[Working data]:

+ + + + +

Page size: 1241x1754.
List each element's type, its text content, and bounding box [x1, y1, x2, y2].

+ + + + +

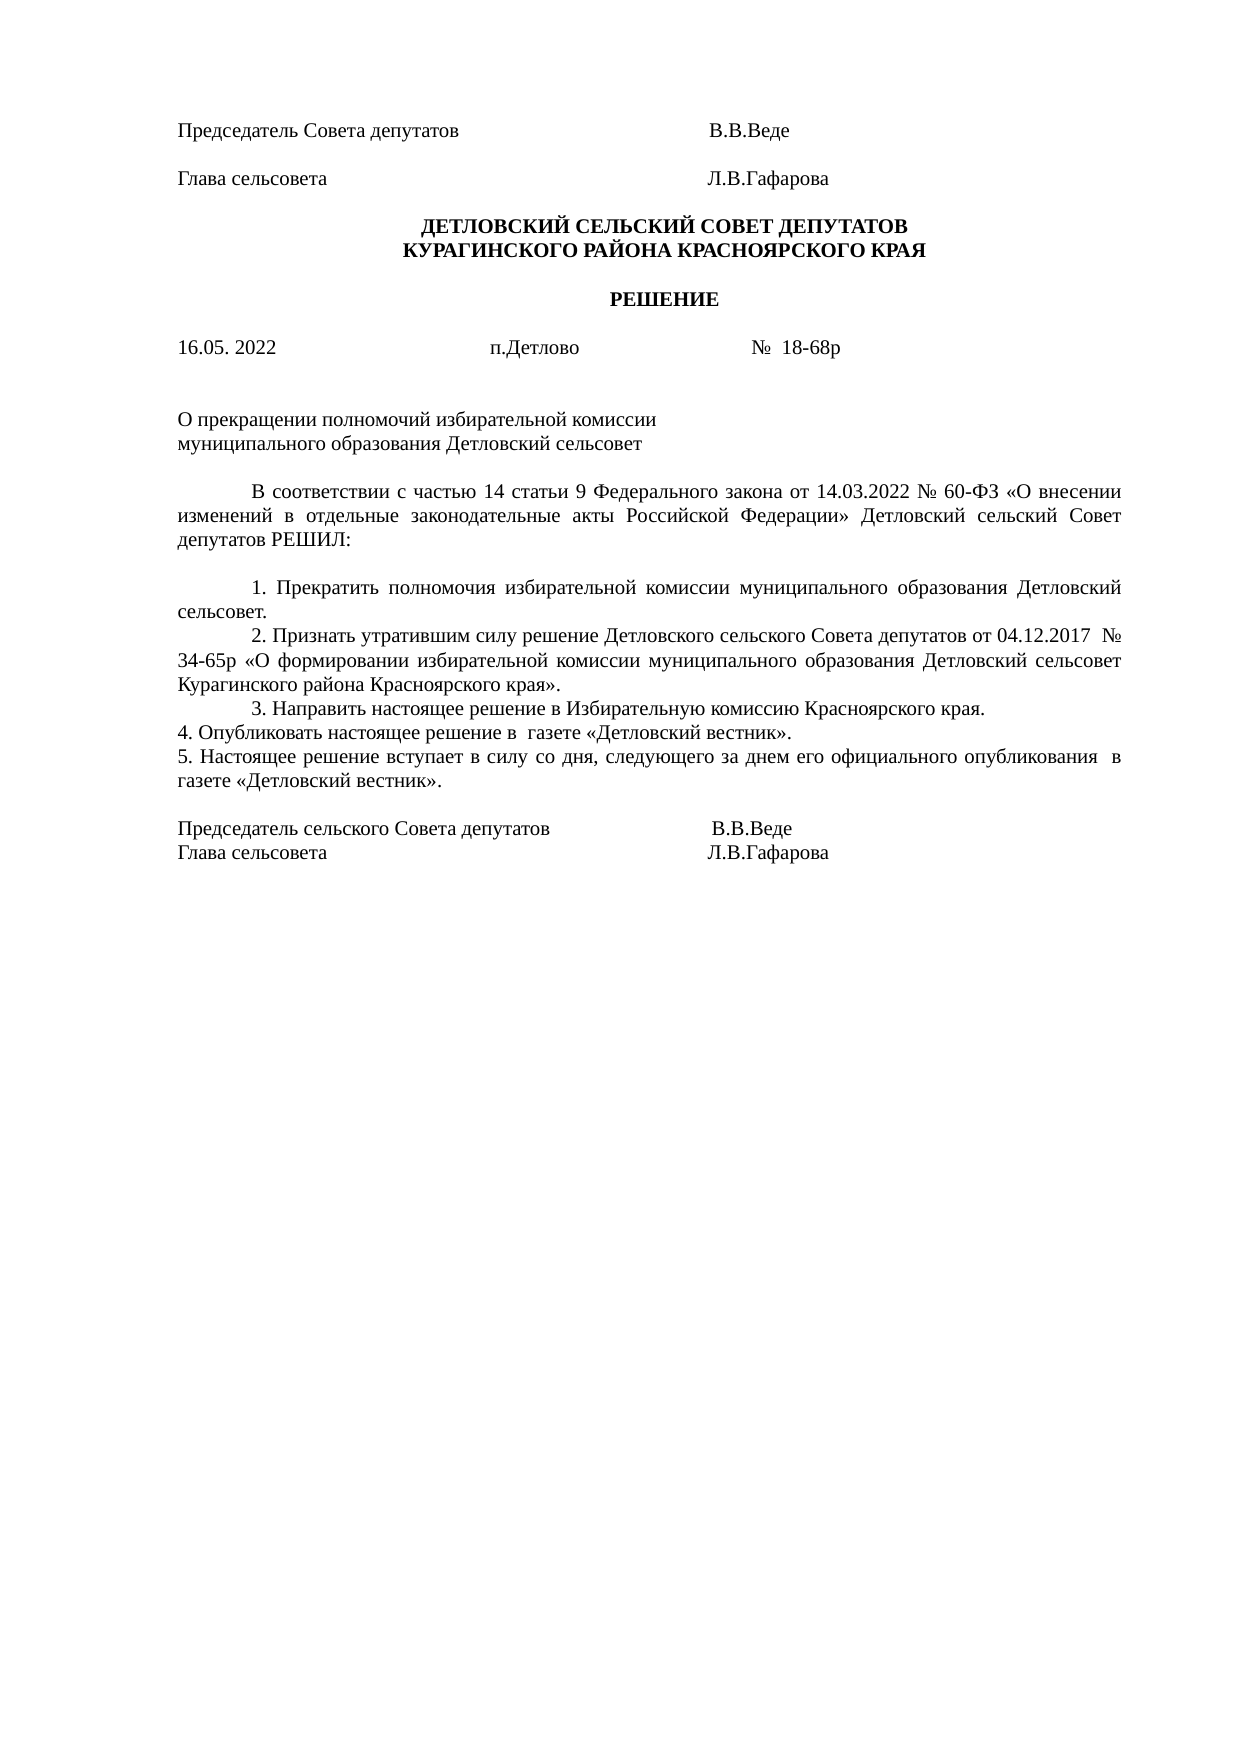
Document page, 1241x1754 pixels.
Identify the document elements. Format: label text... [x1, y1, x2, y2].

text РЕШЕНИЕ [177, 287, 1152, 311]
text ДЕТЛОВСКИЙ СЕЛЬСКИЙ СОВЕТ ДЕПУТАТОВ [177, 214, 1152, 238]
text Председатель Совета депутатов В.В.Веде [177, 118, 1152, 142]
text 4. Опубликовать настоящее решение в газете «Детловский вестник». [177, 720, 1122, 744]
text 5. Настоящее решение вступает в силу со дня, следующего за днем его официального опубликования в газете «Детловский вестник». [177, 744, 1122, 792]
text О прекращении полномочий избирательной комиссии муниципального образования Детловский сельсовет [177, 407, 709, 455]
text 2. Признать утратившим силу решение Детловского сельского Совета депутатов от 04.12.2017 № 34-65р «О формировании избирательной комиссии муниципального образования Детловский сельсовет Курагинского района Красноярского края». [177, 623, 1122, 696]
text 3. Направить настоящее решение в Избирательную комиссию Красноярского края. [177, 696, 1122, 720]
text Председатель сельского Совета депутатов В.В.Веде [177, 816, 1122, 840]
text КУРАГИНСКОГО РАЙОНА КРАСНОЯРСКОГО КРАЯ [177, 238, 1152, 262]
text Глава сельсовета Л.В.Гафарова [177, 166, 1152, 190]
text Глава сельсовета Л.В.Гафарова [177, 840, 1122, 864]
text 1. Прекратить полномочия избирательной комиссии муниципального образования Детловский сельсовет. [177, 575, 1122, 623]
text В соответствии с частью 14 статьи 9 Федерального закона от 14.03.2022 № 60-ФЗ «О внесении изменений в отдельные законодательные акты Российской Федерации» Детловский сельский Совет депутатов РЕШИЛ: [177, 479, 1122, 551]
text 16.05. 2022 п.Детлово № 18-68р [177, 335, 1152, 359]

+ + + + +

[Task to complete]: Starting with the line that contains "Page size: 1241x1754." and going on through the line that contains "List each element's", output those items as a Markdown table with the columns No. and Text, skipping any blank lines.

[Solution]:
| No. | Text |
|---|---|
| 1 | Page size: 1241x1754. |
| 2 | List each element's type, its text content, and bounding box [x1, y1, x2, y2]. |